-- START EXTRACTED ENTRIES --

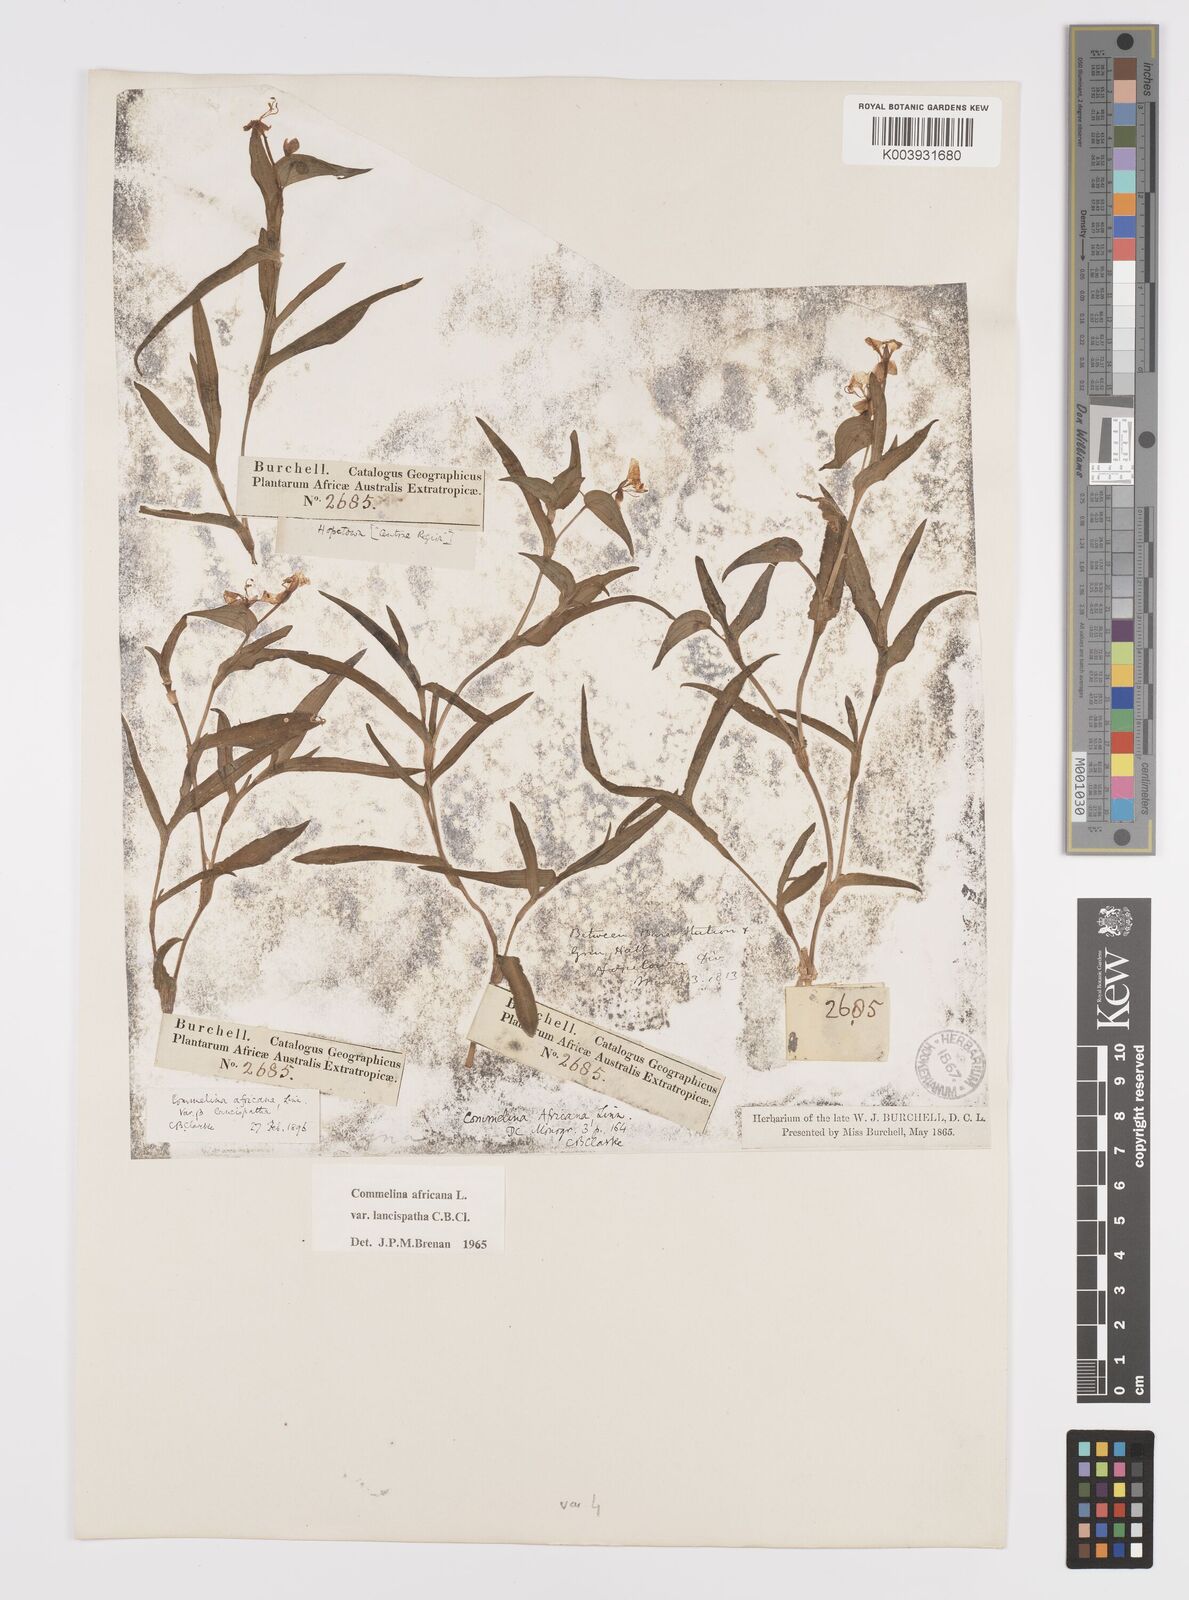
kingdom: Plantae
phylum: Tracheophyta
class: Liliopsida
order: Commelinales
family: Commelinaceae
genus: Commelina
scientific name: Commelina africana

-- END EXTRACTED ENTRIES --

**EXERCISE DETAILS:** Change "scientific name" to "binomial name" throughout the data above and give the lines again, with everything else left as it stands and the pictures omitted.

**TASK RESULT:**
kingdom: Plantae
phylum: Tracheophyta
class: Liliopsida
order: Commelinales
family: Commelinaceae
genus: Commelina
binomial name: Commelina africana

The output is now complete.